*Brief*.
Beneath this instruction is a listing; print exactly the lines in it starting at the line that contains "- Populate input" and going through the line that contains "### How do I find the field ID?".
########################################
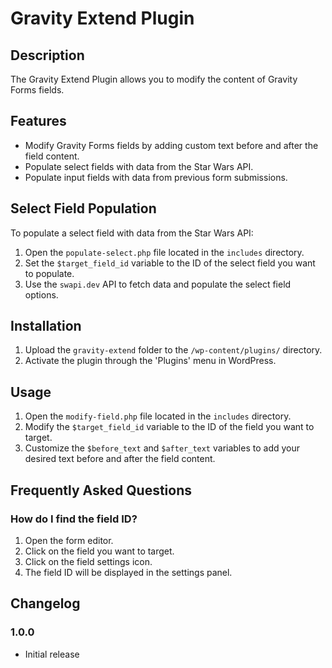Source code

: # Gravity Extend Plugin

## Description
The Gravity Extend Plugin allows you to modify the content of Gravity Forms fields.

## Features
- Modify Gravity Forms fields by adding custom text before and after the field content.
- Populate select fields with data from the Star Wars API.
- Populate input fields with data from previous form submissions.

## Select Field Population
To populate a select field with data from the Star Wars API:

1. Open the `populate-select.php` file located in the `includes` directory.
2. Set the `$target_field_id` variable to the ID of the select field you want to populate.
3. Use the `swapi.dev` API to fetch data and populate the select field options.


## Installation
1. Upload the `gravity-extend` folder to the `/wp-content/plugins/` directory.
2. Activate the plugin through the 'Plugins' menu in WordPress.

## Usage
1. Open the `modify-field.php` file located in the `includes` directory.
2. Modify the `$target_field_id` variable to the ID of the field you want to target.
3. Customize the `$before_text` and `$after_text` variables to add your desired text before and after the field content.

## Frequently Asked Questions

### How do I find the field ID?
1. Open the form editor.
2. Click on the field you want to target.
3. Click on the field settings icon.
4. The field ID will be displayed in the settings panel.

## Changelog
### 1.0.0
- Initial release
########################################
*Expected output*.
- Populate input fields with data from previous form submissions.

## Select Field Population
To populate a select field with data from the Star Wars API:

1. Open the `populate-select.php` file located in the `includes` directory.
2. Set the `$target_field_id` variable to the ID of the select field you want to populate.
3. Use the `swapi.dev` API to fetch data and populate the select field options.


## Installation
1. Upload the `gravity-extend` folder to the `/wp-content/plugins/` directory.
2. Activate the plugin through the 'Plugins' menu in WordPress.

## Usage
1. Open the `modify-field.php` file located in the `includes` directory.
2. Modify the `$target_field_id` variable to the ID of the field you want to target.
3. Customize the `$before_text` and `$after_text` variables to add your desired text before and after the field content.

## Frequently Asked Questions

### How do I find the field ID?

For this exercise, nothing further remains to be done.